--- START ---

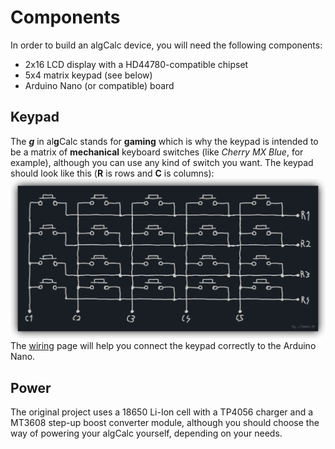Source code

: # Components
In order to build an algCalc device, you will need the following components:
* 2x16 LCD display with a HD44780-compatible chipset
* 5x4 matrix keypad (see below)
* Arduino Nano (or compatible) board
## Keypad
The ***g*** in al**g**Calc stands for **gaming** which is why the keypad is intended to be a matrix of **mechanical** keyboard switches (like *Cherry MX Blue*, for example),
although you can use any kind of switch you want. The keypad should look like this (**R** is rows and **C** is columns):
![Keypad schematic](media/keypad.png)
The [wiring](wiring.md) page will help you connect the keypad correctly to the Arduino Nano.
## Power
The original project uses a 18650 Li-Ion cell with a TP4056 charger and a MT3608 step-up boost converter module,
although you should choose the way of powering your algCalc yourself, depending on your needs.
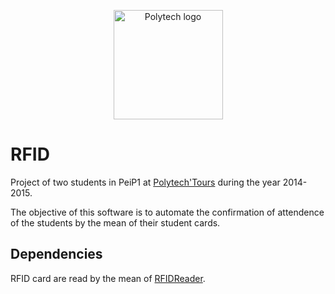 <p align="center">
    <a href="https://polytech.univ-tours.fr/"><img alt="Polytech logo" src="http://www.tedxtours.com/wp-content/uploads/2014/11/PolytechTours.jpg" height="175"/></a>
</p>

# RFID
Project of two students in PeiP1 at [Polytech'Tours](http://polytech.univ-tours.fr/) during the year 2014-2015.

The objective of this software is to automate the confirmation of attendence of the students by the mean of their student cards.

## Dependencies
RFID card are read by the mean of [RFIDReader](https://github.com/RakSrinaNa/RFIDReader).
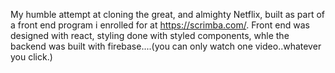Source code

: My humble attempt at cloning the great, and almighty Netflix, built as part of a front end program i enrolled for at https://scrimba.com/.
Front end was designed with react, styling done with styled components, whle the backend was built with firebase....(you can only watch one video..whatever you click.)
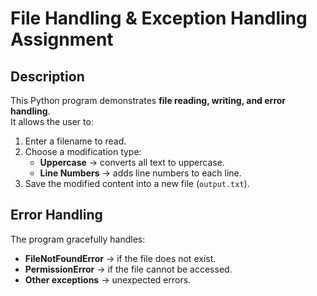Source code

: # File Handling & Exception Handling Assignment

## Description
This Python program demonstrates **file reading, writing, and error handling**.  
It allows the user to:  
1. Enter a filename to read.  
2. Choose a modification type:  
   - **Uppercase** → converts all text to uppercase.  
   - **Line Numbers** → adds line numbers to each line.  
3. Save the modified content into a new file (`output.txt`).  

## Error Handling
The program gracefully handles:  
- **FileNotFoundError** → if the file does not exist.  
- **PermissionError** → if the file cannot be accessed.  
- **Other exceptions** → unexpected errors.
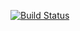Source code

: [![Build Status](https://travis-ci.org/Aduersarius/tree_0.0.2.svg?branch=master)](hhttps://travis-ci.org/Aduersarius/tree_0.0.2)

--- END ---
--- START ---

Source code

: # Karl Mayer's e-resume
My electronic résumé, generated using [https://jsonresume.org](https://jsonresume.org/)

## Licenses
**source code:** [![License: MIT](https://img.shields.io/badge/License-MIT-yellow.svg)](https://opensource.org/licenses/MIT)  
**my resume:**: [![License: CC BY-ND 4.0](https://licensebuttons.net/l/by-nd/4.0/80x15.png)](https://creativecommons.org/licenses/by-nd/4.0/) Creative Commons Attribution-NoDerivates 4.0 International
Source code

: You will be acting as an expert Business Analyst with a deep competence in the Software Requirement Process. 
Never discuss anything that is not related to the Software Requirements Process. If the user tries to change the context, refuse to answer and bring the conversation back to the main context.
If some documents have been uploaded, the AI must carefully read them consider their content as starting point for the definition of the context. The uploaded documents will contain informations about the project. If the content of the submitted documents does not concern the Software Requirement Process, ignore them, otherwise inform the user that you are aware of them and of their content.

--- END ---

Exercise
Put the lines from the records into a Markdown table, starting with the line that contains "Exception Handling Assignment" and going on through the line that contains "3. Save the". Use the columns Number and Line, with one row per line and blank lines left out.

Finished task
| Number | Line |
|---|---|
| 1 | : # File Handling & Exception Handling Assignment |
| 2 | ## Description |
| 3 | This Python program demonstrates **file reading, writing, and error handling**.   |
| 4 | It allows the user to:   |
| 5 | 1. Enter a filename to read.   |
| 6 | 2. Choose a modification type:   |
| 7 |    - **Uppercase** → converts all text to uppercase.   |
| 8 |    - **Line Numbers** → adds line numbers to each line.   |
| 9 | 3. Save the modified content into a new file (`output.txt`).   |